Another example is the use of robots in autism therapy. For children who have autism or social anxiety, robots can provide a safe social companion, ‘someone’ they can practice social interaction with. Autistic children respond well in these circumstances. In these cases, the robots are being essentially used to help them with their social skills and that has a very real application of putting them back into human-human interaction.

Katie Winkle with a Nao robot

“All these robots are helping where you need a social presence and there isn’t a human available,” explains Katie. “So, in between therapy visits or gym sessions, there is a robot there to provide the motivation you don’t have.

“As a proposal for future research here at the Lab, I would love to take a robot into Bristol Childrens’ Hospital and use it as a companion for children who are isolated there long-term.”

The use of Socially Assistive Robots in education is essentially the same thing again: helping children who perhaps need extra attention, or children in group sizes that are too big.
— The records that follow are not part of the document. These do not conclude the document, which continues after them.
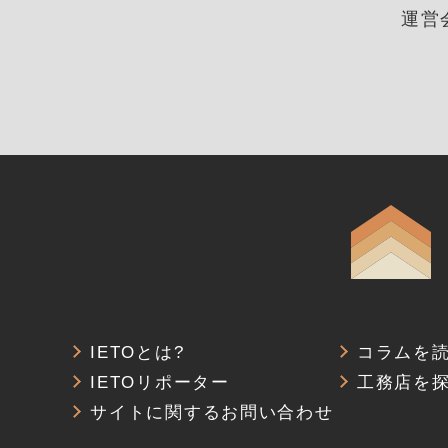
運営
IETOとは?
コラムを
IETOリポーター
工務店を
サイトに関するお問い合わせ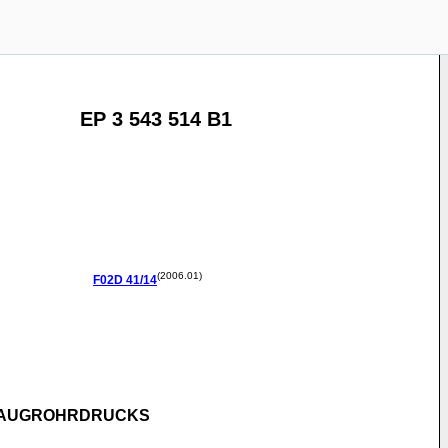
EP 3 543 514 B1
(2006.01)
F02D
41/14
 SAUGROHRDRUCKS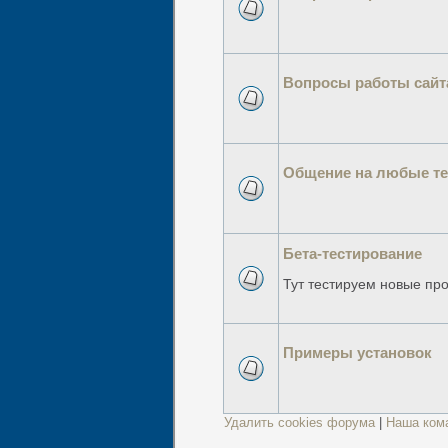
Вопросы работы сайт
Общение на любые т
Бета-тестирование
Тут тестируем новые пр
Примеры установок
Удалить cookies форума
|
Наша ком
The robot can perform small group work.

“It’s anywhere where you’d like to have an intelligent social presence, but you don’t. They are all cases where social influence is important,” adds Katie.

Personality issues

It’s important to Katie that her work at the Bristol Robotics Laboratory must at all times consider the end-user, the human who is being assisted by the robot. Just as you might not get along with your teacher or clash with the personality of another, is there any guarantee you’ll get on with your robot?
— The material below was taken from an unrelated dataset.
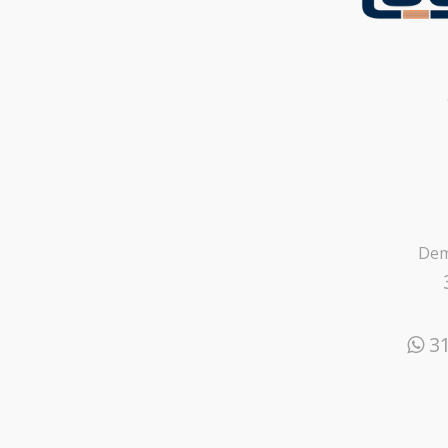
Dem
31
“The personality type of the robot needs to suit the personality of the person it is helping.”

“When we talk about robot personalities and robot emotions,” explains Katie, “what we are really saying is how well can we program a robot to look like it has those. This means we need to learn about human behaviour and then hook it into a robot. If someone is an extrovert, they’ll talk a lot, move hands about… we can model many of those things from psychology and put it on a robot. The personality type of the robot needs to suit the personality of the person it is helping.”

Metal motivators

“I’m working on a study right now where I’ve got a robot set up in the gym over on campus. The idea is to help people with the Couch To 5k running programme over a nine-week programme, with the robot assisting three times a week. To begin with, the robot is being controlled with the fitness instructor and over time, the robot will learn how to give encouragements at the right time.

“The robot will be giving the runners challenges. Some will respond to direct encouragement – ‘Come on, you can do it! Push a bit harder!’, while with others, it will be more sympathetic, because that’s what they need. Personalisation of robot interaction is a big thing.”
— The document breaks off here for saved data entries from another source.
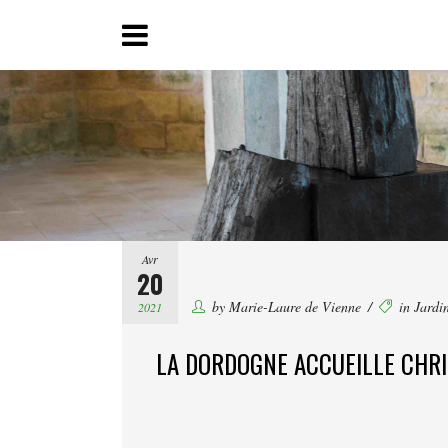
Avr
20
by
Marie-Laure de Vienne
in
Jardi
2021
LA DORDOGNE ACCUEILLE CHRI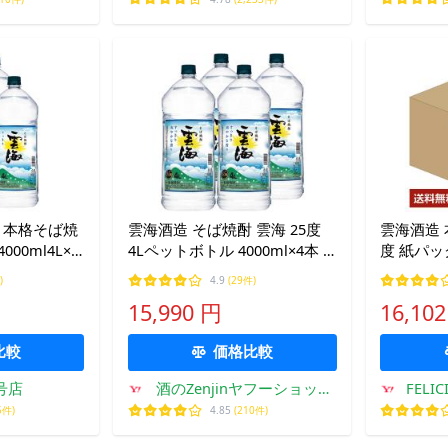
 本格そば焼
雲海酒造 そば焼酎 雲海 25度
雲海酒造 
000ml4L×4
4Lペットボトル 4000ml×4本 1
度 紙パック
ケース u-yu
本 1ケー
)
4.9
(29件)
15,990 円
16,10
比較
価格比較
2号店
酒のZenjinヤフーショッピ
FELIC
ング店
5件)
4.85
(210件)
Katie’s Couch To 5k study is an easy-to-understand, tangible concept that brings the near-endless possibilities of Socially Assistive Robots to life. But are there any areas where they won’t be able to help?

We’ll leave the final word to Katie: “I’ve seen work investigating the effectiveness of a ‘marriage counsellor’ robot – it was a talking head in a wig that was supposed to facilitate conversation in couples therapy. Even I’m not sure about that one just yet, it’s a bit of a stretch.”

Academic profile

Name: Katie Winkle (MEng)
Title: PhD Student at Bristol Robotics Laboratory
Studies:
MEng Mechanical Engineering
PhD Robotics and Autonomous Systems

Katie’s story:
“Growing up, I was interested in cars, in how machines work, stuff we can build using science in an applied way. My dad was a car mechanic and he encouraged my curiosity.

“My Undergraduate Degree was Mechanical Engineering at the University of Bristol. I was all set to go into the automotive industry and wasn’t at all thinking about robotics. Then we had a final-year lecturing unit on the subject and it completely captured my imagination.

“I originally thought I’d work with very physical assistive robots, like those that help you walk. But as I got here, I found I was much more drawn to social interaction. I found it much more interesting. I was amazed that I could put a social robot in front of somebody right now and how I could make that useful. I find the underlying psychology so fascinating and that’s why I’m where I ended up now.”